#### [Dataset entries]
********
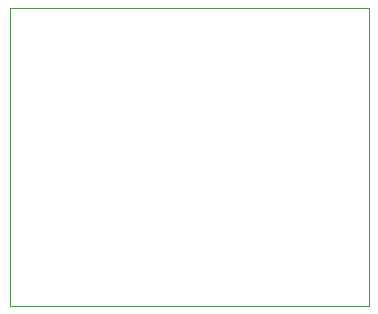
<source format=gbr>
%TF.GenerationSoftware,KiCad,Pcbnew,7.0.6*%
%TF.CreationDate,2024-08-02T03:26:17+05:00*%
%TF.ProjectId,Stm32Board,53746d33-3242-46f6-9172-642e6b696361,rev?*%
%TF.SameCoordinates,Original*%
%TF.FileFunction,Profile,NP*%
%FSLAX46Y46*%
G04 Gerber Fmt 4.6, Leading zero omitted, Abs format (unit mm)*
G04 Created by KiCad (PCBNEW 7.0.6) date 2024-08-02 03:26:17*
%MOMM*%
%LPD*%
G01*
G04 APERTURE LIST*
%TA.AperFunction,Profile*%
%ADD10C,0.100000*%
%TD*%
G04 APERTURE END LIST*
D10*
X152221000Y-72784000D02*
X182626000Y-72784000D01*
X182626000Y-97989000D01*
X152221000Y-97989000D01*
X152221000Y-72784000D01*
M02*

</source>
********
#### [Exercise details]
Without the pictures, print the records in full, exactly as they appear.

#### [Result for this task]
<source format=gbr>
%TF.GenerationSoftware,KiCad,Pcbnew,7.0.6*%
%TF.CreationDate,2024-08-02T03:26:17+05:00*%
%TF.ProjectId,Stm32Board,53746d33-3242-46f6-9172-642e6b696361,rev?*%
%TF.SameCoordinates,Original*%
%TF.FileFunction,Profile,NP*%
%FSLAX46Y46*%
G04 Gerber Fmt 4.6, Leading zero omitted, Abs format (unit mm)*
G04 Created by KiCad (PCBNEW 7.0.6) date 2024-08-02 03:26:17*
%MOMM*%
%LPD*%
G01*
G04 APERTURE LIST*
%TA.AperFunction,Profile*%
%ADD10C,0.100000*%
%TD*%
G04 APERTURE END LIST*
D10*
X152221000Y-72784000D02*
X182626000Y-72784000D01*
X182626000Y-97989000D01*
X152221000Y-97989000D01*
X152221000Y-72784000D01*
M02*

</source>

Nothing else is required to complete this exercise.